Брук остановилась у входа в маленький, очаровательный итальянский ресторанчик на Черри-Лэйн, открыла дверь и жестом пригласила Эйми войти.
— Заходи, вечеринка там, в задней части ресторана.
— Я ему сказала, что подумываю об этом. Что с меня хватит и что он должен быть рядом со мной во время беременности, — Эйми пробиралась вглубь зала, выискивая глазами ленточки пастельных тонов и бумажных аистов для праздничного стола. — А он вручил мне чек на 26 000 долларов.

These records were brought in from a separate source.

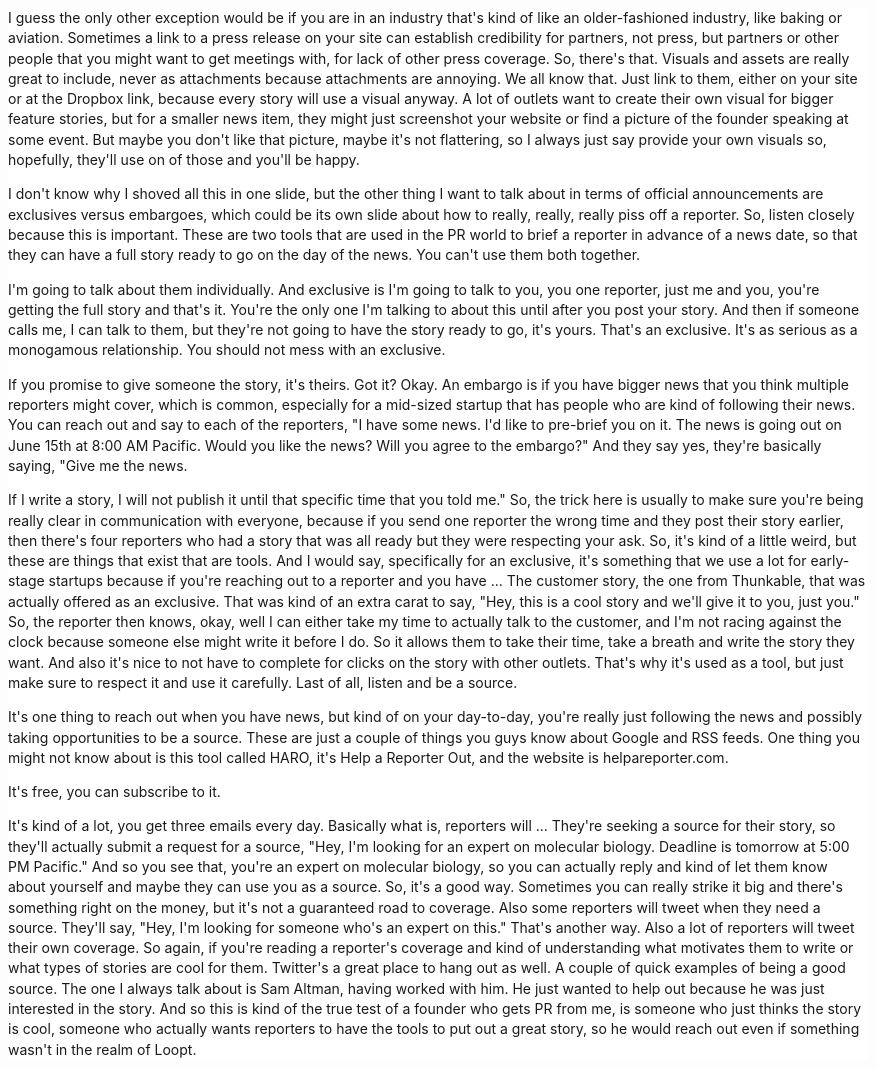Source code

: I guess the only other exception would be if you are  in an industry that's kind of like an older-fashioned industry, like baking or aviation. Sometimes  a link to a press release on your site can establish credibility for partners, not  press, but partners or other people that you might want to get meetings with, for  lack of other press coverage. So, there's that. Visuals and assets are really great to  include, never as attachments because attachments are annoying. We all know that. Just link to  them, either on your site or at the Dropbox link, because every story will use  a visual anyway. A lot of outlets want to create their own visual for bigger  feature stories, but for a smaller news item, they might just screenshot your website or  find a picture of the founder speaking at some event. But maybe you don't like  that picture, maybe it's not flattering, so I always just say provide your own visuals  so, hopefully, they'll use on of those and you'll be happy.

I don't know why  I shoved all this in one slide, but the other thing I want to talk  about in terms of official announcements are exclusives versus embargoes, which could be its own  slide about how to really, really, really piss off a reporter. So, listen closely because  this is important. These are two tools that are used in the PR world to  brief a reporter in advance of a news date, so that they can have a  full story ready to go on the day of the news. You can't use them  both together.

I'm going to talk about them individually. And exclusive is I'm going to  talk to you, you one reporter, just me and you, you're getting the full story  and that's it. You're the only one I'm talking to about this until after you  post your story. And then if someone calls me, I can talk to them, but  they're not going to have the story ready to go, it's yours. That's an exclusive.  It's as serious as a monogamous relationship. You should not mess with an exclusive.

If  you promise to give someone the story, it's theirs. Got it? Okay. An embargo is  if you have bigger news that you think multiple reporters might cover, which is common,  especially for a mid-sized startup that has people who are kind of following their news.  You can reach out and say to each of the reporters, "I have some news.  I'd like to pre-brief you on it. The news is going out on June 15th  at 8:00 AM Pacific. Would you like the news? Will you agree to the embargo?"  And they say yes, they're basically saying, "Give me the news.

If I write a  story, I will not publish it until that specific time that you told me." So,  the trick here is usually to make sure you're being really clear in communication with  everyone, because if you send one reporter the wrong time and they post their story  earlier, then there's four reporters who had a story that was all ready but they  were respecting your ask. So, it's kind of a little weird, but these are things  that exist that are tools. And I would say, specifically for an exclusive, it's something  that we use a lot for early-stage startups because if you're reaching out to a  reporter and you have ... The customer story, the one from Thunkable, that was actually  offered as an exclusive. That was kind of an extra carat to say, "Hey, this  is a cool story and we'll give it to you, just you." So, the reporter  then knows, okay, well I can either take my time to actually talk to the  customer, and I'm not racing against the clock because someone else might write it before  I do. So it allows them to take their time, take a breath and write  the story they want. And also it's nice to not have to complete for clicks  on the story with other outlets. That's why it's used as a tool, but just  make sure to respect it and use it carefully. Last of all, listen and be  a source.

It's one thing to reach out when you have news, but kind of  on your day-to-day, you're really just following the news and possibly taking opportunities to be  a source. These are just a couple of things you guys know about Google and  RSS feeds. One thing you might not know about is this tool called HARO, it's  Help a Reporter Out, and the website is helpareporter.com.

It's free, you can subscribe to  it.

It's kind of a lot, you get three emails every day. Basically what is,  reporters will ... They're seeking a source for their story, so they'll actually submit a  request for a source, "Hey, I'm looking for an expert on molecular biology. Deadline is  tomorrow at 5:00 PM Pacific." And so you see that, you're an expert on molecular  biology, so you can actually reply and kind of let them know about yourself and  maybe they can use you as a source. So, it's a good way. Sometimes you  can really strike it big and there's something right on the money, but it's not  a guaranteed road to coverage. Also some reporters will tweet when they need a source.  They'll say, "Hey, I'm looking for someone who's an expert on this." That's another way.  Also a lot of reporters will tweet their own coverage. So again, if you're reading  a reporter's coverage and kind of understanding what motivates them to write or what types  of stories are cool for them. Twitter's a great place to hang out as well.  A couple of quick examples of being a good source. The one I always talk  about is Sam Altman, having worked with him. He just wanted to help out because  he was just interested in the story. And so this is kind of the true  test of a founder who gets PR from me, is someone who just thinks the  story is cool, someone who actually wants reporters to have the tools to put out  a great story, so he would reach out even if something wasn't in the realm  of Loopt.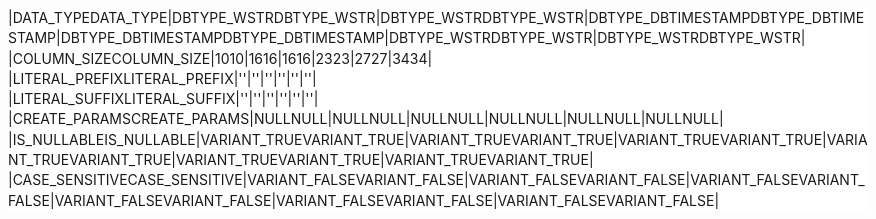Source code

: |<span data-ttu-id="f02e0-388">DATA_TYPE</span><span class="sxs-lookup"><span data-stu-id="f02e0-388">DATA_TYPE</span></span>|<span data-ttu-id="f02e0-389">DBTYPE_WSTR</span><span class="sxs-lookup"><span data-stu-id="f02e0-389">DBTYPE_WSTR</span></span>|<span data-ttu-id="f02e0-390">DBTYPE_WSTR</span><span class="sxs-lookup"><span data-stu-id="f02e0-390">DBTYPE_WSTR</span></span>|<span data-ttu-id="f02e0-391">DBTYPE_DBTIMESTAMP</span><span class="sxs-lookup"><span data-stu-id="f02e0-391">DBTYPE_DBTIMESTAMP</span></span>|<span data-ttu-id="f02e0-392">DBTYPE_DBTIMESTAMP</span><span class="sxs-lookup"><span data-stu-id="f02e0-392">DBTYPE_DBTIMESTAMP</span></span>|<span data-ttu-id="f02e0-393">DBTYPE_WSTR</span><span class="sxs-lookup"><span data-stu-id="f02e0-393">DBTYPE_WSTR</span></span>|<span data-ttu-id="f02e0-394">DBTYPE_WSTR</span><span class="sxs-lookup"><span data-stu-id="f02e0-394">DBTYPE_WSTR</span></span>|  
|<span data-ttu-id="f02e0-395">COLUMN_SIZE</span><span class="sxs-lookup"><span data-stu-id="f02e0-395">COLUMN_SIZE</span></span>|<span data-ttu-id="f02e0-396">10</span><span class="sxs-lookup"><span data-stu-id="f02e0-396">10</span></span>|<span data-ttu-id="f02e0-397">16</span><span class="sxs-lookup"><span data-stu-id="f02e0-397">16</span></span>|<span data-ttu-id="f02e0-398">16</span><span class="sxs-lookup"><span data-stu-id="f02e0-398">16</span></span>|<span data-ttu-id="f02e0-399">23</span><span class="sxs-lookup"><span data-stu-id="f02e0-399">23</span></span>|<span data-ttu-id="f02e0-400">27</span><span class="sxs-lookup"><span data-stu-id="f02e0-400">27</span></span>|<span data-ttu-id="f02e0-401">34</span><span class="sxs-lookup"><span data-stu-id="f02e0-401">34</span></span>|  
|<span data-ttu-id="f02e0-402">LITERAL_PREFIX</span><span class="sxs-lookup"><span data-stu-id="f02e0-402">LITERAL_PREFIX</span></span>|<span data-ttu-id="f02e0-403">'</span><span class="sxs-lookup"><span data-stu-id="f02e0-403">'</span></span>|<span data-ttu-id="f02e0-404">'</span><span class="sxs-lookup"><span data-stu-id="f02e0-404">'</span></span>|<span data-ttu-id="f02e0-405">'</span><span class="sxs-lookup"><span data-stu-id="f02e0-405">'</span></span>|<span data-ttu-id="f02e0-406">'</span><span class="sxs-lookup"><span data-stu-id="f02e0-406">'</span></span>|<span data-ttu-id="f02e0-407">'</span><span class="sxs-lookup"><span data-stu-id="f02e0-407">'</span></span>|<span data-ttu-id="f02e0-408">'</span><span class="sxs-lookup"><span data-stu-id="f02e0-408">'</span></span>|  
|<span data-ttu-id="f02e0-409">LITERAL_SUFFIX</span><span class="sxs-lookup"><span data-stu-id="f02e0-409">LITERAL_SUFFIX</span></span>|<span data-ttu-id="f02e0-410">'</span><span class="sxs-lookup"><span data-stu-id="f02e0-410">'</span></span>|<span data-ttu-id="f02e0-411">'</span><span class="sxs-lookup"><span data-stu-id="f02e0-411">'</span></span>|<span data-ttu-id="f02e0-412">'</span><span class="sxs-lookup"><span data-stu-id="f02e0-412">'</span></span>|<span data-ttu-id="f02e0-413">'</span><span class="sxs-lookup"><span data-stu-id="f02e0-413">'</span></span>|<span data-ttu-id="f02e0-414">'</span><span class="sxs-lookup"><span data-stu-id="f02e0-414">'</span></span>|<span data-ttu-id="f02e0-415">'</span><span class="sxs-lookup"><span data-stu-id="f02e0-415">'</span></span>|  
|<span data-ttu-id="f02e0-416">CREATE_PARAMS</span><span class="sxs-lookup"><span data-stu-id="f02e0-416">CREATE_PARAMS</span></span>|<span data-ttu-id="f02e0-417">NULL</span><span class="sxs-lookup"><span data-stu-id="f02e0-417">NULL</span></span>|<span data-ttu-id="f02e0-418">NULL</span><span class="sxs-lookup"><span data-stu-id="f02e0-418">NULL</span></span>|<span data-ttu-id="f02e0-419">NULL</span><span class="sxs-lookup"><span data-stu-id="f02e0-419">NULL</span></span>|<span data-ttu-id="f02e0-420">NULL</span><span class="sxs-lookup"><span data-stu-id="f02e0-420">NULL</span></span>|<span data-ttu-id="f02e0-421">NULL</span><span class="sxs-lookup"><span data-stu-id="f02e0-421">NULL</span></span>|<span data-ttu-id="f02e0-422">NULL</span><span class="sxs-lookup"><span data-stu-id="f02e0-422">NULL</span></span>|  
|<span data-ttu-id="f02e0-423">IS_NULLABLE</span><span class="sxs-lookup"><span data-stu-id="f02e0-423">IS_NULLABLE</span></span>|<span data-ttu-id="f02e0-424">VARIANT_TRUE</span><span class="sxs-lookup"><span data-stu-id="f02e0-424">VARIANT_TRUE</span></span>|<span data-ttu-id="f02e0-425">VARIANT_TRUE</span><span class="sxs-lookup"><span data-stu-id="f02e0-425">VARIANT_TRUE</span></span>|<span data-ttu-id="f02e0-426">VARIANT_TRUE</span><span class="sxs-lookup"><span data-stu-id="f02e0-426">VARIANT_TRUE</span></span>|<span data-ttu-id="f02e0-427">VARIANT_TRUE</span><span class="sxs-lookup"><span data-stu-id="f02e0-427">VARIANT_TRUE</span></span>|<span data-ttu-id="f02e0-428">VARIANT_TRUE</span><span class="sxs-lookup"><span data-stu-id="f02e0-428">VARIANT_TRUE</span></span>|<span data-ttu-id="f02e0-429">VARIANT_TRUE</span><span class="sxs-lookup"><span data-stu-id="f02e0-429">VARIANT_TRUE</span></span>|  
|<span data-ttu-id="f02e0-430">CASE_SENSITIVE</span><span class="sxs-lookup"><span data-stu-id="f02e0-430">CASE_SENSITIVE</span></span>|<span data-ttu-id="f02e0-431">VARIANT_FALSE</span><span class="sxs-lookup"><span data-stu-id="f02e0-431">VARIANT_FALSE</span></span>|<span data-ttu-id="f02e0-432">VARIANT_FALSE</span><span class="sxs-lookup"><span data-stu-id="f02e0-432">VARIANT_FALSE</span></span>|<span data-ttu-id="f02e0-433">VARIANT_FALSE</span><span class="sxs-lookup"><span data-stu-id="f02e0-433">VARIANT_FALSE</span></span>|<span data-ttu-id="f02e0-434">VARIANT_FALSE</span><span class="sxs-lookup"><span data-stu-id="f02e0-434">VARIANT_FALSE</span></span>|<span data-ttu-id="f02e0-435">VARIANT_FALSE</span><span class="sxs-lookup"><span data-stu-id="f02e0-435">VARIANT_FALSE</span></span>|<span data-ttu-id="f02e0-436">VARIANT_FALSE</span><span class="sxs-lookup"><span data-stu-id="f02e0-436">VARIANT_FALSE</span></span>|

— Это большие деньги, — заметила Брук.
— Это всего лишь одна его зарплата за последний месяц работы в Токио. Он объясняет мне, какое это дорогое занятие — растить ребенка. Он удивляется, как я могу выбросить семь чудесных лет нашей совместной жизни из-за того, что он пытается проявить ответственность. Он говорит, что находится всего в одном шаге от славы, и именно поэтому должен все время работать. Я рада, что у него все хорошо. Я имею в виду, 26 000 долларов — немалая сумма за один месяц. Тем не менее проверка у врача заняла двадцать минут. Он мог бы и отключить свой проклятый телефон.